Patients can opt out of NHS Digital collecting their data altogether by completing a ‘Type 1 Opt-out’ form2 and handing this in at their GP practice, or opt out of NHS Digital sharing their personally identifiable data by changing their settings on the NHS app or online. Initially, NHS Digital announced a 23 June 2021 deadline to hand in an opt out form, whereby anybody who opted out after the date extraction began would have been able to stop further data being collected or shared from that point. In an open letter to all GPs, Parliamentary Under Secretary of State Jo Churchill has since announced that in response to concerns from organisations including the Royal College of General Practitioners and the British Medical Association, NHS Digital will not set a specific start date for the collection of data until a means of deleting data that has previously been uploaded is established.3 This allows anyone who registers a Type 1 Opt out at any time to remove their previously collected data from the dataset, as well as prevent further data collection. Though the letter alludes to an eventual plan to retire Type 1 Opt outs, it refers to ensuring patients will always have an easy means of exercising their choice to opt in or out of data collection.
This is not unlike the care.data initiative that was scrapped around 2016, having been criticised for lack of patient awareness around the programme and how to opt out of it. The care.data plan in 2013 was for data from GPES to be pseudonymised and shared with third parties where appropriate for research purposes. The project launch included explanatory leaflets being sent to every household in the country. The chair of the then Health and Social Care Information Centre running the project said: ‘the huge benefits offered by the development of care. data are … clear but can only be delivered in the context of public understanding and trust.’ 4 GPDPR will serve a similar purpose to care.data. This time around, there seems to have been less of an effort to communicate the plans to patients. The majority of the communication has been published online by NHS Digital where it is searchable and accessible, rather than being sent to patients directly. NHS Digital posted an introductory video on YouTube on 12 May, which has had under 11 000 views at the time of publication (www.youtube.com/watch?v=YLi9gh7RyLA).

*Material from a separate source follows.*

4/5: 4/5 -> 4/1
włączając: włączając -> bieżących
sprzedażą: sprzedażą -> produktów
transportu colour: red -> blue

It is difficult to tell how many patients have engaged with the other explanatory content on the NHS Digital website, which some GP practices have linked to via their websites, or via a poster with a QR code in practices. Digital rights and healthcare data privacy campaign groups have been vocal in their concern about GPDPR. While NHS Digital has maintained that the programme is appropriate, has been carried out in consultation with a broad range of stakeholders, and upholds rigorous privacy and security standards, the letter published on 19 July acknowledges areas for improvement, and has paused the programme in part to allow more time to engage with patients, including non-digital means of communication.
The COVID-19 pandemic is a public health emergency that provides a legal basis to allow confidential patient information to be used and shared appropriately. GP data has been used effectively to protect the population — for example, by identifying clinically extremely vulnerable patients that needed to shield. We have lost many personal freedoms and rights in the public interest over the past 12 months, and getting back to where we were before will take time and depends on navigating safely out of the pandemic.
However, public understanding and trust remains as important as ever in how we use our patients’ data and comes back to a question of ethical principles. It’s difficult to reconcile the transition from current increased data sharing in the public interest to the same degree of data sharing beyond the pandemic by default, without a direct effort to inform each and every patient of this change and how they can opt out.